Ground-breaking CO2 post-combustion capture pilot plant achieves 100,000 hours in operation
Enabling optimisation of solvent use and improvement in cost-effectiveness for CO2 capture across industry
The CO2 capture plant at RWE’s Innovation Center at Niederaussem has reached a significant milestone: 100,000 hours in operation. Built in 2009, the plant captures greenhouse gases from the flue gases of the neighboring power plant – an important pioneer pilot project for development of carbon capture in Europe.
The plant continues its important role in advancing CCUS: attending the ceremony were also some 20 researchers from the Netherlands, Norway, UK and USA. Members of the LAUNCH project, the team is examining the question: ‘How can solvent consumption be reduced in CO2 capture and thus increase its cost-effectiveness?’
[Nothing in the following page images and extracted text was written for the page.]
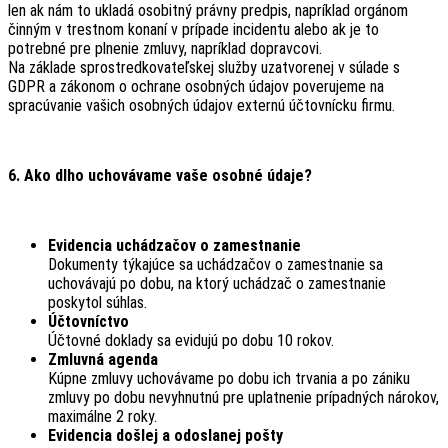
len ak nám to ukladá osobitný právny predpis, napríklad orgánom
činným v trestnom konaní v prípade incidentu alebo ak je to
potrebné pre plnenie zmluvy, napríklad dopravcovi.
Na základe sprostredkovateľskej služby uzatvorenej v súlade s
GDPR a zákonom o ochrane osobných údajov poverujeme na
spracúvanie vašich osobných údajov externú účtovnícku firmu.
6. Ako dlho uchovávame vaše osobné údaje?
Evidencia uchádzačov o zamestnanie
Dokumenty týkajúce sa uchádzačov o zamestnanie sa
uchovávajú po dobu, na ktorý uchádzač o zamestnanie
poskytol súhlas.
Účtovníctvo
Účtovné doklady sa evidujú po dobu 10 rokov.
Zmluvná agenda
Kúpne zmluvy uchovávame po dobu ich trvania a po zániku
zmluvy po dobu nevyhnutnú pre uplatnenie prípadných nárokov,
maximálne 2 roky.
Evidencia došlej a odoslanej pošty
This question, of reducing solvent consumption, is central to LAUNCH. Just as engine oil in a car slowly ages during operation, the CO2 scrubbing agent also loses activity over time through oxidation.
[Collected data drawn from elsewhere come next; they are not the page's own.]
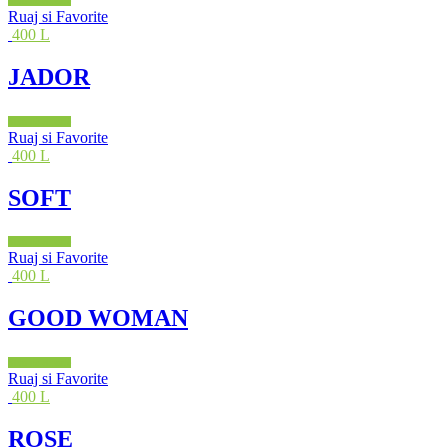
Shto në shportë
Ruaj si Favorite
400 L
JADOR
Shto në shportë
Ruaj si Favorite
400 L
SOFT
Shto në shportë
Ruaj si Favorite
400 L
GOOD WOMAN
Shto në shportë
Ruaj si Favorite
400 L
ROSE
“The globally unique, long-term tests in Niederaussem are an important pillar for LAUNCH. They help experts to understand the ageing of solvents and to test innovative counter-measures,” said Tillman Bechthold, Head of Research and Development at RWE Power, describing the pilot plant’s key contribution.
The facility was originally conceived as a testing centre for post-combustion CO2 capture on a coal-fired power plant. However, with the phasing out of coal, the processes are now being developed for use on a range of industries. In parallel, RWE is also working on utilising the captured CO2 to make sustainable fuels rather than only storing it.
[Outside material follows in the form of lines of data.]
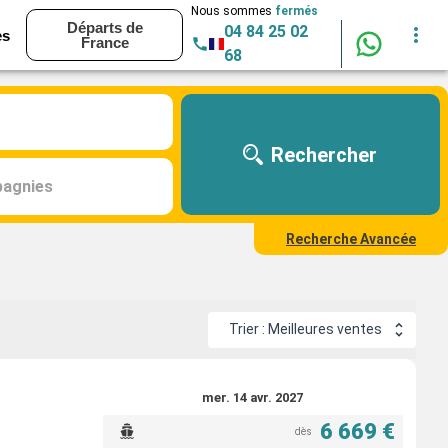
Nous sommes
fermés
Départs de
04 84 25 02
es
France
68
Rechercher
agnies
Recherche Avancée
Trier : Meilleures ventes
mer. 14 avr. 2027
6 669 €
dès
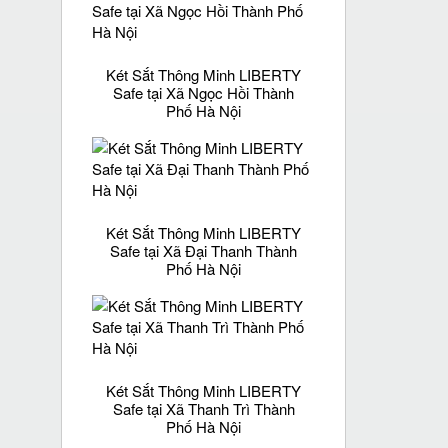
Két Sắt Thông Minh LIBERTY
Safe tại Xã Ngọc Hồi Thành
Phố Hà Nội
Két Sắt Thông Minh LIBERTY
Safe tại Xã Đại Thanh Thành
Phố Hà Nội
Két Sắt Thông Minh LIBERTY
Safe tại Xã Thanh Trì Thành
Phố Hà Nội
The Center’s recent findings are helping to simplify the design and operation of CO2 capture, for example in sewage sludge, biomass and waste incineration plants. They also serve to accelerate the development of a carbon cycle economy.
“If we couple the utilisation of CO2 and regenerative power generation, we have a closed carbon cycle for climate-neutral chemicals and fuels. This means greater security of supply, greater stability in the power grid and further significant reductions in emissions,” said RWE Power’s Dr Kulik, commenting on the far-reaching benefits of the Center’s research.
Participants also differentiated between managing fossil fuels and their emissions, with managing carbon, noting that carbon is needed to produce household goods, chemicals and fuels. We should therefore be talking about ‘defossilisation’ rather than ‘decarbonisation’, they said, as carbon will continue to be a part of our lives.